The Center has worked with local citizens to challenge segregation in public school systems and on behalf of those who say practices by many of the state’s huge hog-farming operations discriminate against residents, many of them minorities, who live and work near these facilities. Following the series of lawsuits, the legislature, over Gov. Roy Cooper’s veto, enacted a law to limit the rights of citizens to sue hog operations as nuisances.
One of the things law schools across the nation do -- something being demanded by future employers -- is experiential learning, which the Civil Rights Center provides and which is essential to the school’s education mission.

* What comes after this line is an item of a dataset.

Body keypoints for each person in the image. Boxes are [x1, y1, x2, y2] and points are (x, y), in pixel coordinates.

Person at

Would the Board of Governor’s demand medical schools stop future doctors from hospital internships and treating patients? Should schools of education end student-teaching assignments?

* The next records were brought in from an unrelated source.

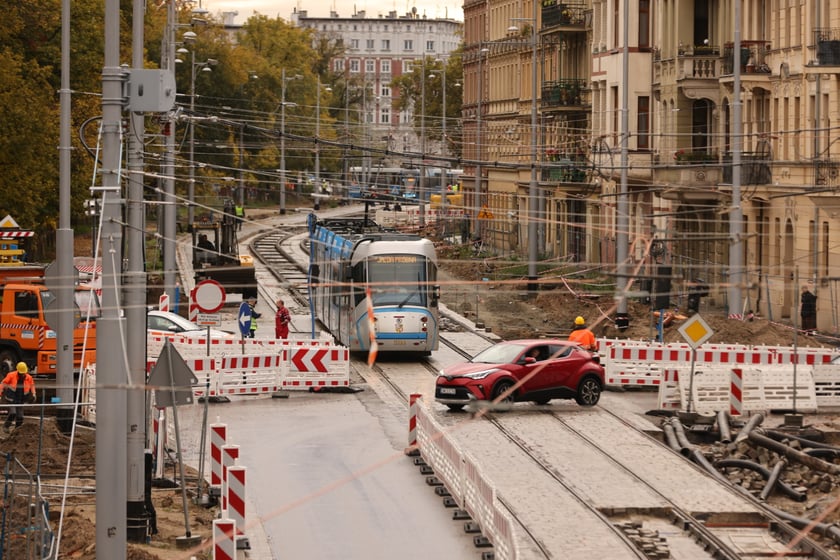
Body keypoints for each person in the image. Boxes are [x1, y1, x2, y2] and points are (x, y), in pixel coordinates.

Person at [1, 362, 36, 431]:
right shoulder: (11, 375)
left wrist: (34, 394)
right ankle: (6, 426)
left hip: (21, 399)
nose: (22, 374)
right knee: (13, 413)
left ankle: (17, 430)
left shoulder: (29, 378)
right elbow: (3, 384)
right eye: (21, 373)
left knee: (20, 417)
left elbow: (32, 386)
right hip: (11, 399)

We’d hope not. But given some of the radical ideological motivations of the Board of Governors and the legislators who appoint them, it unfortunately wouldn’t be a surprise.
UNC Chancellor Carol Folt, in a thoughtful and detailed note to the Board of Governors, was unequivocally supportive of the law school’s center and its mission. The proposed policy risked “significant damage to the reputation of the University and the Law School.”
“Preventing the Center for Civil Rights from representing clients in litigation would needlessly tarnish the reputation of UNC in the national legal education community,” Folt said. “I am concerned that eliminating or even weakening the Law School’s ability to train the next generation of civil rights lawyers will reflect poorly on our University and the School, as well as the University system and our state.”
As has been too often the case lately, the priorities of the privileged, well-financed special interests are of greater concern than the interest of citizens and the institutions that our legislators in general, and our UNC Board of Governors in particular, are supposed to promote.
“The litmus test on this decision should be what is in the best interests of our students,” rightly said Chancellor Folt.
It is a test the UNC Board unfortunately appears headed to fail, at a steep cost to student learning and the university system’s once-lofty reputation.